Task instructions
Return every text line of the rows below unchanged, and leave the pictures out of your answer.

* start Information shown *

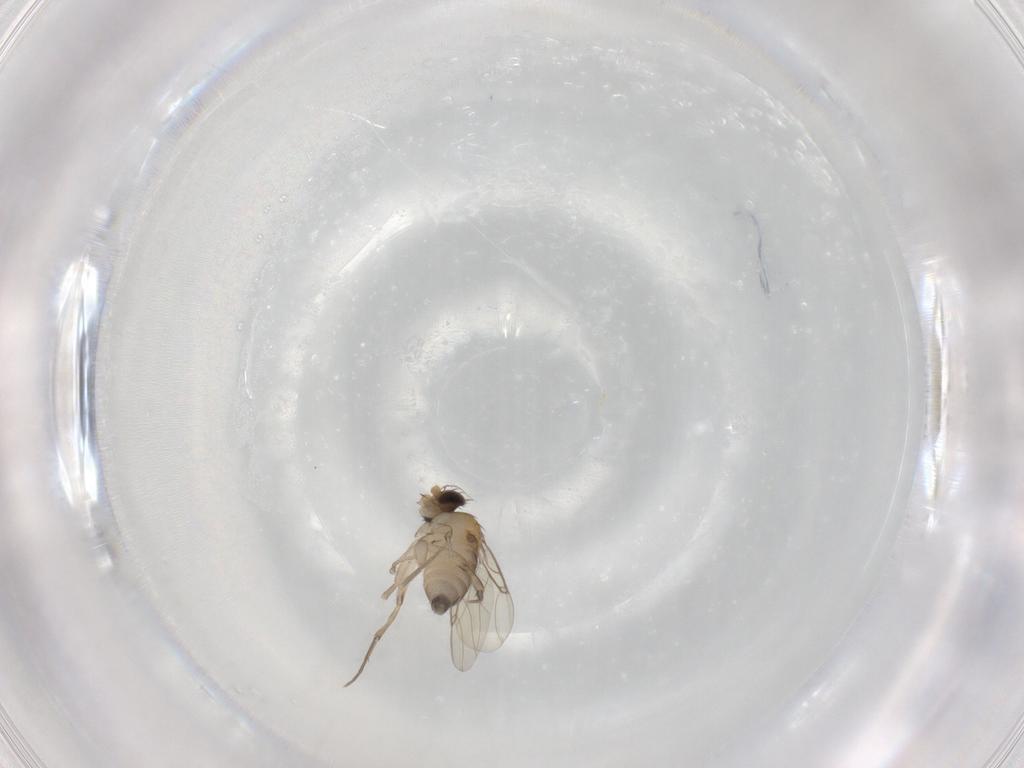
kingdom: Animalia
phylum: Arthropoda
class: Insecta
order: Diptera
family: Phoridae
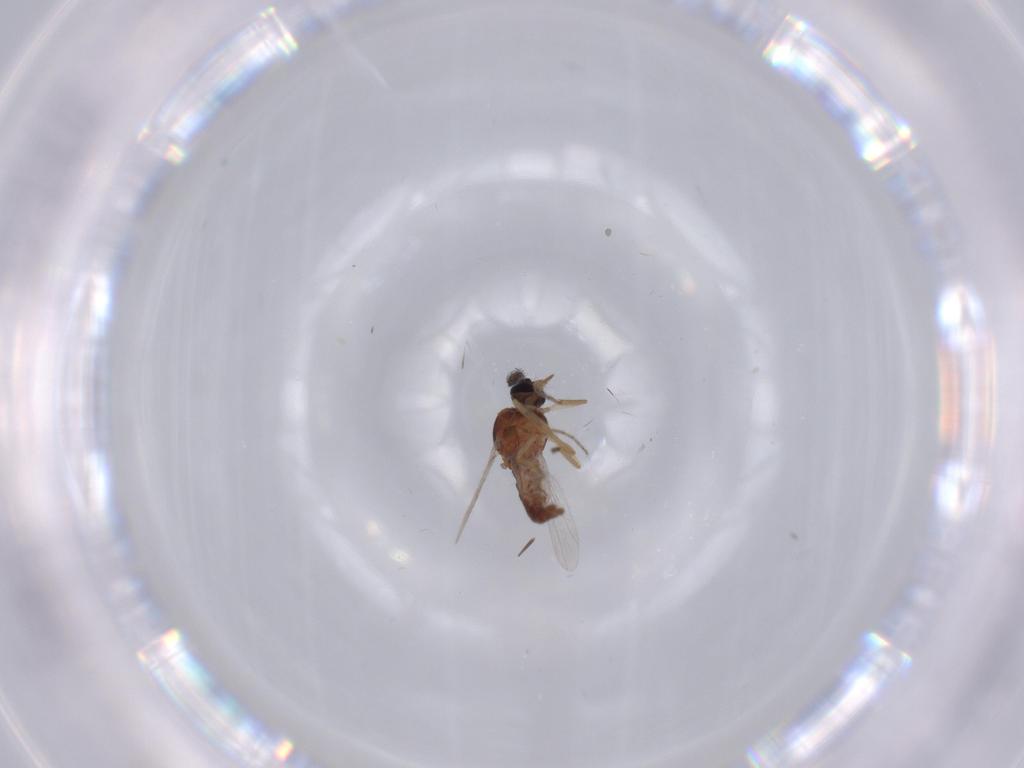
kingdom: Animalia
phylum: Arthropoda
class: Insecta
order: Diptera
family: Ceratopogonidae
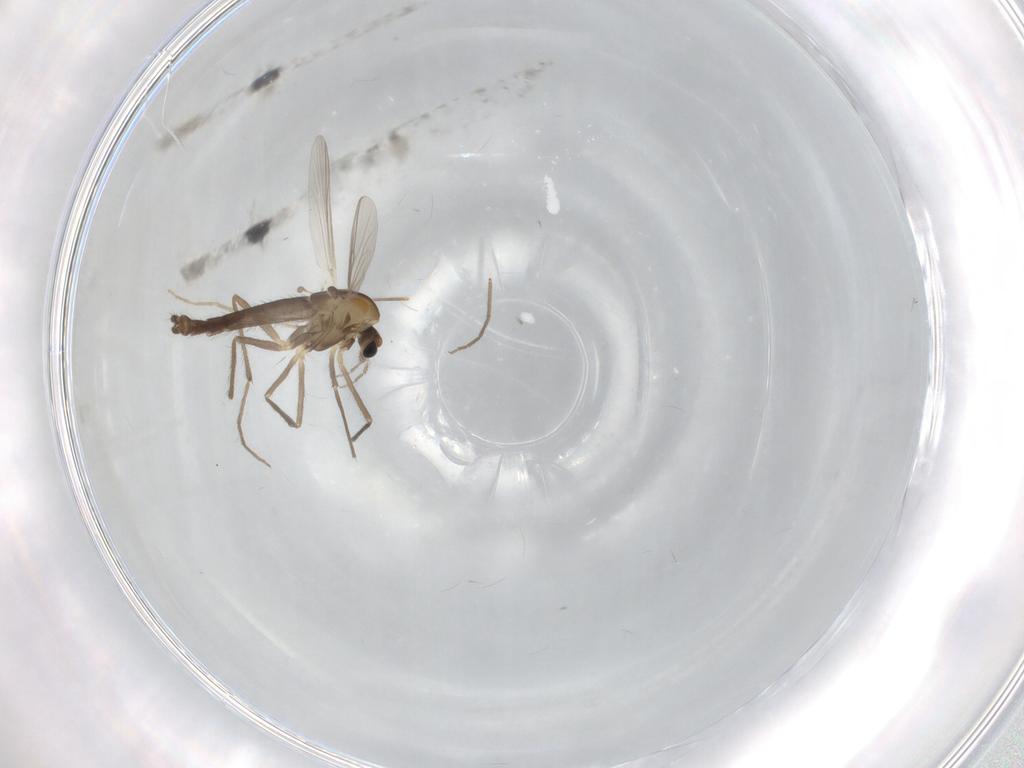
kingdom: Animalia
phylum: Arthropoda
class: Insecta
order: Diptera
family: Chironomidae
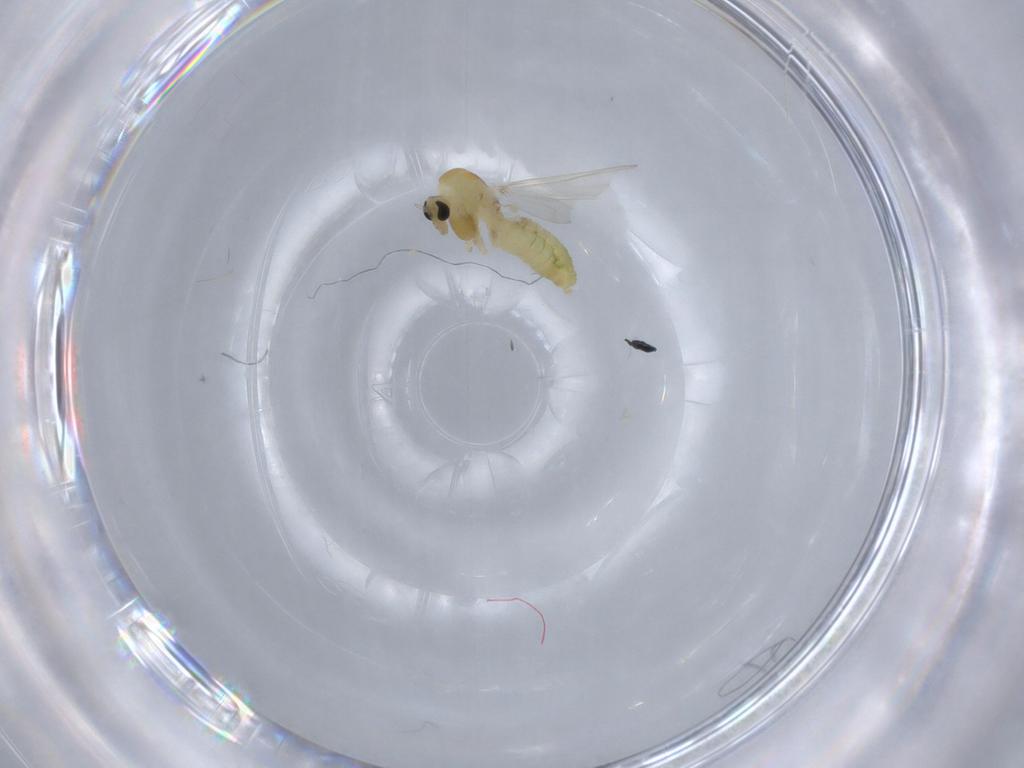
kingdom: Animalia
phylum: Arthropoda
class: Insecta
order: Diptera
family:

* end Information shown *

Written solution
kingdom: Animalia
phylum: Arthropoda
class: Insecta
order: Diptera
family: Phoridae
kingdom: Animalia
phylum: Arthropoda
class: Insecta
order: Diptera
family: Ceratopogonidae
kingdom: Animalia
phylum: Arthropoda
class: Insecta
order: Diptera
family: Chironomidae
kingdom: Animalia
phylum: Arthropoda
class: Insecta
order: Diptera
family:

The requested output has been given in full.